Thank you for your comment. The ‘clumsy concept’ is the ‘actual observation, or some other more extreme hypothetical observation that was not seen’. This does not tell us immediately the probability of a ‘true difference’ in an RCT. The P value itself is only a probability, which is not the ‘clumsy’ bit of the concept. The inverse probability of the null hypothesis or something more extreme conditional on the observed result is only equal to P provided that the likelihood distribution is symmetrical (e.g. by fitting a Gaussian or other symmetrical distribution to the data). If a non-symmetrical (e.g. binomial) distribution is fitted, then there will be a fixed relationship between the ‘P value’ and the inverse probability of the null hypothesis or something more extreme but they will not be exactly the same. The ‘P value’ does not automatically tell us that the probability of a true difference during an RCT is exactly ‘1-P’. This only happens under special conditions.

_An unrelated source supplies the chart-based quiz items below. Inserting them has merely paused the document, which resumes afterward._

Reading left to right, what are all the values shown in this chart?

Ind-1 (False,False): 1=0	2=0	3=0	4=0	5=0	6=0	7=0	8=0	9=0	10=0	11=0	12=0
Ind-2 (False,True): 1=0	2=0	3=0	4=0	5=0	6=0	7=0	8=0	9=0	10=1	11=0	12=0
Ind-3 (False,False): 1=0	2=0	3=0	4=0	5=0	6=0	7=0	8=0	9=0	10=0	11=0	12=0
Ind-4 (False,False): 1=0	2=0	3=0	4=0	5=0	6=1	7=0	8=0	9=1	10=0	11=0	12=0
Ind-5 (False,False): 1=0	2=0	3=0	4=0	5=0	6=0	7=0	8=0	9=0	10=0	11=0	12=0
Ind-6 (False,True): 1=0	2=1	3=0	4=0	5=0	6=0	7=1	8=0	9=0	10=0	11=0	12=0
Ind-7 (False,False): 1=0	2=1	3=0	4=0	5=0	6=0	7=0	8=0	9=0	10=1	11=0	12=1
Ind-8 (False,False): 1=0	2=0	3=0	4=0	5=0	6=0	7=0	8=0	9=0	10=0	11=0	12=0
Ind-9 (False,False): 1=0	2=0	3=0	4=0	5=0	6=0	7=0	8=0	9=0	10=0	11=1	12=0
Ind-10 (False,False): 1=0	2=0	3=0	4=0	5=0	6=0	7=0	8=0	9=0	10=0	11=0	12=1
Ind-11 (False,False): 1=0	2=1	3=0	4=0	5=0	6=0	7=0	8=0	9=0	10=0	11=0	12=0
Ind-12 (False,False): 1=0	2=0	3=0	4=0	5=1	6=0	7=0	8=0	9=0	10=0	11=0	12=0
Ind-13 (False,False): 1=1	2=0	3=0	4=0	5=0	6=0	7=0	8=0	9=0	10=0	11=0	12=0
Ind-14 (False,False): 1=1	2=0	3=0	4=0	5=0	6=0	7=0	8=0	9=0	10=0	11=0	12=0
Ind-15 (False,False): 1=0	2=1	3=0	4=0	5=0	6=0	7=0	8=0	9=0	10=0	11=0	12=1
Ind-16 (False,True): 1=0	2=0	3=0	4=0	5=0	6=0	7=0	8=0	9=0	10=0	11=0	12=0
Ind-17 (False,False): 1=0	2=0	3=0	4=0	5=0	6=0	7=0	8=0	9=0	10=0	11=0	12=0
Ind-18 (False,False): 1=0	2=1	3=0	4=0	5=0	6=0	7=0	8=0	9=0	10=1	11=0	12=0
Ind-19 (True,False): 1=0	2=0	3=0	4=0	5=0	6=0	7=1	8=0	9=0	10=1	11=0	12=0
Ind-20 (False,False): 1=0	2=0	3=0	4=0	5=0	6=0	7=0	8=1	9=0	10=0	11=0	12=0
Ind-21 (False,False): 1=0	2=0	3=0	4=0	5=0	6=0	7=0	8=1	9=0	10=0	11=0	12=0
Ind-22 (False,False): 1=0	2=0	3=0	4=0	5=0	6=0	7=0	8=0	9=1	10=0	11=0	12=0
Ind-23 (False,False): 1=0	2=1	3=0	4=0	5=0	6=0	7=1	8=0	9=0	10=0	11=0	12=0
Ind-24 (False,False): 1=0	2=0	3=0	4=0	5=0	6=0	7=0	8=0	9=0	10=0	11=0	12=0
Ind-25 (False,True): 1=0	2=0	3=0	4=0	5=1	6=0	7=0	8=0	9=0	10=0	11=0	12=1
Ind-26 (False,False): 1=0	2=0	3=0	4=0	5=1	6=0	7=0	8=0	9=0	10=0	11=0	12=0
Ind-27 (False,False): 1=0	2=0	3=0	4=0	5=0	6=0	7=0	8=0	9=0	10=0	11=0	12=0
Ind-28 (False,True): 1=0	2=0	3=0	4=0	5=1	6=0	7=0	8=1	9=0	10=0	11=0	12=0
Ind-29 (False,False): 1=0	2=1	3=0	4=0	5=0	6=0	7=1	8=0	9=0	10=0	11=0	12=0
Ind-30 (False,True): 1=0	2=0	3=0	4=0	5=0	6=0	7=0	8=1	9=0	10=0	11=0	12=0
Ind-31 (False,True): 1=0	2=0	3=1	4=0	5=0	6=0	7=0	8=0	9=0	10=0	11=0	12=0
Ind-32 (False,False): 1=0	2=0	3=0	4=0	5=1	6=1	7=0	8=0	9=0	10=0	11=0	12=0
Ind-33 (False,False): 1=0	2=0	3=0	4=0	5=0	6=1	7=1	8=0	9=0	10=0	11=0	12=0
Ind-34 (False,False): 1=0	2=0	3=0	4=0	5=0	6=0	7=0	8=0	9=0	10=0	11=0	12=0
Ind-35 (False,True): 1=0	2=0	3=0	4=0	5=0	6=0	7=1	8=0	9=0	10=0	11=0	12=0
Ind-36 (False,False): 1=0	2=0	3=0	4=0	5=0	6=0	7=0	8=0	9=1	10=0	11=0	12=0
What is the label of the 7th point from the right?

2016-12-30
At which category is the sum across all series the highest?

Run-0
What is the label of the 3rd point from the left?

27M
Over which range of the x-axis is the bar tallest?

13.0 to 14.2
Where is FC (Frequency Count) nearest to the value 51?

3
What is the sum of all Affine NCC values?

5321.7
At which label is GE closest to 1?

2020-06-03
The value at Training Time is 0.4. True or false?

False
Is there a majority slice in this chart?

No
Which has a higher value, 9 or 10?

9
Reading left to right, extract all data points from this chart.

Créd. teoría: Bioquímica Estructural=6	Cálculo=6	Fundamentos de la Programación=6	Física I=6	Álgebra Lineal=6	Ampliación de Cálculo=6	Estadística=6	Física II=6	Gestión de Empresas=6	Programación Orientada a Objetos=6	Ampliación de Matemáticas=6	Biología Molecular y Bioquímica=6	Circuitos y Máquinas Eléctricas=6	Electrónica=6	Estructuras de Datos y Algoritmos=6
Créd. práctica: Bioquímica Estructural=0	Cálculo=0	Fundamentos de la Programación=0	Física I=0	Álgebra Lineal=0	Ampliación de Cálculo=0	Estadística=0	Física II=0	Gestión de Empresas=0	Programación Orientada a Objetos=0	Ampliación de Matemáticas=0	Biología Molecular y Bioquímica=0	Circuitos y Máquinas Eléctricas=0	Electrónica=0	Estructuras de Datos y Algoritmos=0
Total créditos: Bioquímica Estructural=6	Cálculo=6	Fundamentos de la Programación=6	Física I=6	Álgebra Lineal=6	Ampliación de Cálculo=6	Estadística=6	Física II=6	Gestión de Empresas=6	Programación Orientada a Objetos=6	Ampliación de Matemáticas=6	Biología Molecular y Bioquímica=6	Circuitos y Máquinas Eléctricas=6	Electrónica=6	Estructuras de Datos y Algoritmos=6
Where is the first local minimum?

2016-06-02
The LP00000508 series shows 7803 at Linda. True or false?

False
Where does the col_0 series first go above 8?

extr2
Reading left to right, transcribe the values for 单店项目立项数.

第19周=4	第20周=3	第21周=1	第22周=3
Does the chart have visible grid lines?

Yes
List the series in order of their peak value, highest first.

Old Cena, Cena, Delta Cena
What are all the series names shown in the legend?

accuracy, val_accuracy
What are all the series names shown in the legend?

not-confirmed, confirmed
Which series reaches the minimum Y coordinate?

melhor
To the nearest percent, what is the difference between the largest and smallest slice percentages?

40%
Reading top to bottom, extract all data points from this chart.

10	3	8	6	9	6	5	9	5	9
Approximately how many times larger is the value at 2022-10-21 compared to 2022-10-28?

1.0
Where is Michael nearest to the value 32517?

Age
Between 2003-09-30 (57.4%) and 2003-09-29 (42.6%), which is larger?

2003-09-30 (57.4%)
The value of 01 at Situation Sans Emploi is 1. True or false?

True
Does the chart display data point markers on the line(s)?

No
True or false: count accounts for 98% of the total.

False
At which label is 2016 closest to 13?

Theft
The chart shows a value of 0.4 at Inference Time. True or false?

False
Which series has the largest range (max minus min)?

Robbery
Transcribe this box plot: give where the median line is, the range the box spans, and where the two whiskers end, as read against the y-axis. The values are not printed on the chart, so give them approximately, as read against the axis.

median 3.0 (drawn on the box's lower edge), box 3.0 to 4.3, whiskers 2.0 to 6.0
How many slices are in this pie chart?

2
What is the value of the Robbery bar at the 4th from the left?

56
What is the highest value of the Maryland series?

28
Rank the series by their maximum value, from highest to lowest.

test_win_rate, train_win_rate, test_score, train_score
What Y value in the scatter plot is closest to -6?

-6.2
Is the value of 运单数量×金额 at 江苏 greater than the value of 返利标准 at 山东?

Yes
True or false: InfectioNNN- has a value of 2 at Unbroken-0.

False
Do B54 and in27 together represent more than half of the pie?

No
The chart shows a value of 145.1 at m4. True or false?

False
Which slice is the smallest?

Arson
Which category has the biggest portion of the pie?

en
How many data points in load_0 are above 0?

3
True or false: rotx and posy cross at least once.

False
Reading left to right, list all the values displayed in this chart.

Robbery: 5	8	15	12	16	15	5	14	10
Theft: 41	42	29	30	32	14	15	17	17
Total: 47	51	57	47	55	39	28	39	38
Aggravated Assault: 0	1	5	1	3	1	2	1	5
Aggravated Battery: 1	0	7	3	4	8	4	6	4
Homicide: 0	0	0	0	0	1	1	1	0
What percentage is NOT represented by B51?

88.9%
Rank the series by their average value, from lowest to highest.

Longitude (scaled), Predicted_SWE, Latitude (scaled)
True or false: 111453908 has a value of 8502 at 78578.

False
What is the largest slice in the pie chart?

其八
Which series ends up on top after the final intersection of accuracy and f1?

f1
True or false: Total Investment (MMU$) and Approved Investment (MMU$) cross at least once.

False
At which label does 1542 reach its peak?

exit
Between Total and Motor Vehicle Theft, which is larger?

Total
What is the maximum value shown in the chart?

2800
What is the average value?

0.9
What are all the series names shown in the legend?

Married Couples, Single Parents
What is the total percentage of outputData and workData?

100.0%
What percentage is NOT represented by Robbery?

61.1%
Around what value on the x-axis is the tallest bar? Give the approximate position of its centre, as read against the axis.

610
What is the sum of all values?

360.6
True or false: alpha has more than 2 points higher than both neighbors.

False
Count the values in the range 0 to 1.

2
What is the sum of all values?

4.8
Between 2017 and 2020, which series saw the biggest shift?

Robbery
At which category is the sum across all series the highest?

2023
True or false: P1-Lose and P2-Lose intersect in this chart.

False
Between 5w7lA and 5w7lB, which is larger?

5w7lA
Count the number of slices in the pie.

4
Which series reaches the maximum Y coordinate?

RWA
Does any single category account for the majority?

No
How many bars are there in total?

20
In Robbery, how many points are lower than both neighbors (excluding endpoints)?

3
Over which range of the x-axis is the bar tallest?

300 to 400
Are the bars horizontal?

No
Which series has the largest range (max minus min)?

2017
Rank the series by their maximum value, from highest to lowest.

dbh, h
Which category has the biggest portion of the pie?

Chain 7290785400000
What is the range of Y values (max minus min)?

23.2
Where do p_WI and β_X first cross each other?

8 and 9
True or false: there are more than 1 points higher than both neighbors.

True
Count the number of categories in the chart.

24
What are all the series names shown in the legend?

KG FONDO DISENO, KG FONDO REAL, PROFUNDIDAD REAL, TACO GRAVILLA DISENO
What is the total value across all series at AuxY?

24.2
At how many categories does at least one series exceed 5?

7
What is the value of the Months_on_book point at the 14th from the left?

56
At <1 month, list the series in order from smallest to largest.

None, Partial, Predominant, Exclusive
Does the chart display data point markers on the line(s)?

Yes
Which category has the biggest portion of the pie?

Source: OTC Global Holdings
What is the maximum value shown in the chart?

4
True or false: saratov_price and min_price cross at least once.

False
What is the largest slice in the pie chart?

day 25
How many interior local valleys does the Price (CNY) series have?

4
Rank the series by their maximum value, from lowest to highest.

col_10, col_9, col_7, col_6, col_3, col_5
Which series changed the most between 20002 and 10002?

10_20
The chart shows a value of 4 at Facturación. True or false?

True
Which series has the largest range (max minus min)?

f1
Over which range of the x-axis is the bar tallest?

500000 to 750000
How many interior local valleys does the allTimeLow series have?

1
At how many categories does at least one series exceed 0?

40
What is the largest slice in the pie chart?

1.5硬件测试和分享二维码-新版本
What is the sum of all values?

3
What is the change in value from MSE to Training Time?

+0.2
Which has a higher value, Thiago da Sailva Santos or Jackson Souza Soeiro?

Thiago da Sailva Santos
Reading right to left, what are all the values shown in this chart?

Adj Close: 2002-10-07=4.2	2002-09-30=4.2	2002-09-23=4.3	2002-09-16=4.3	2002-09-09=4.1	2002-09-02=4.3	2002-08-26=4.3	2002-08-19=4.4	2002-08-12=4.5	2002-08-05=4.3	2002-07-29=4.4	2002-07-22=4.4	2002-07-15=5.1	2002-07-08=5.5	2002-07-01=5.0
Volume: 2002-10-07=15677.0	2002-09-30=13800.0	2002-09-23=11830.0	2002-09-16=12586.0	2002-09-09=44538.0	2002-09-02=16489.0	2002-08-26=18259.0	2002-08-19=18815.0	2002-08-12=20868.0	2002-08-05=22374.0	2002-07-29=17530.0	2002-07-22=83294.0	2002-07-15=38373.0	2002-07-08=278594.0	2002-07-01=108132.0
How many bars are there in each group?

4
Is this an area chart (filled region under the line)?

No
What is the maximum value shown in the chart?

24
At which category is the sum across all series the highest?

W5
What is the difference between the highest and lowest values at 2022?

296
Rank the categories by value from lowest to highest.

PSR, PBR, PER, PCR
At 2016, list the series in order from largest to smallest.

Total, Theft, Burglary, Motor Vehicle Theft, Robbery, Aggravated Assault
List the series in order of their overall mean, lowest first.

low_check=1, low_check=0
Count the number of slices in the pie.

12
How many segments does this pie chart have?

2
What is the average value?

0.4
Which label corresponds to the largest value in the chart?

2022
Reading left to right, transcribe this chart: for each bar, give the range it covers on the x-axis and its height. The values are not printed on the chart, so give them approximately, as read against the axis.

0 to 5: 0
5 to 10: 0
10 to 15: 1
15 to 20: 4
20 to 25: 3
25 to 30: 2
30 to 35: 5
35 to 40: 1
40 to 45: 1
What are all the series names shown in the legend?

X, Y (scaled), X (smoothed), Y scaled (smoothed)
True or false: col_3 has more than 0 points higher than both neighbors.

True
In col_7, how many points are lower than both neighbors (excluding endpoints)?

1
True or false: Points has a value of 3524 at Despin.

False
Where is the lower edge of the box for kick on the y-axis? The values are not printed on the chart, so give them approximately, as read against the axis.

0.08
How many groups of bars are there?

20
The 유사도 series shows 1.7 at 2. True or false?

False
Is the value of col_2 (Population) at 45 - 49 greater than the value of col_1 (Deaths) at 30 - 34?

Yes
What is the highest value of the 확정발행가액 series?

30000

Contrary to the above, it has been widely asserted that it is not possible to calculate the inverse probability of a parameter conditional on the observed data without making some unverifiable assumptions about the prior probability distribution of the possible true results. ‘Frequentist’ statisticians were not prepared to make such unverifiable assumptions but restricted themselves to dealing with likelihoods of data conditional on hypothetical parameters. However, Bayesians were prepared to make such assumptions in order to come up with a posterior probability. What this blog points out is that in the special case of random sampling, it is possible to calculate the inverse probability of a parameter conditional on the data. A frequentist can incorporate any ‘prior’ data by doing a meta-analysis. A Bayesian can get the same result by using the data’s prior probability distribution (which is equal to the likelihood distribution of any prior data, as the prior probabilities of random sampling outcomes are uniform).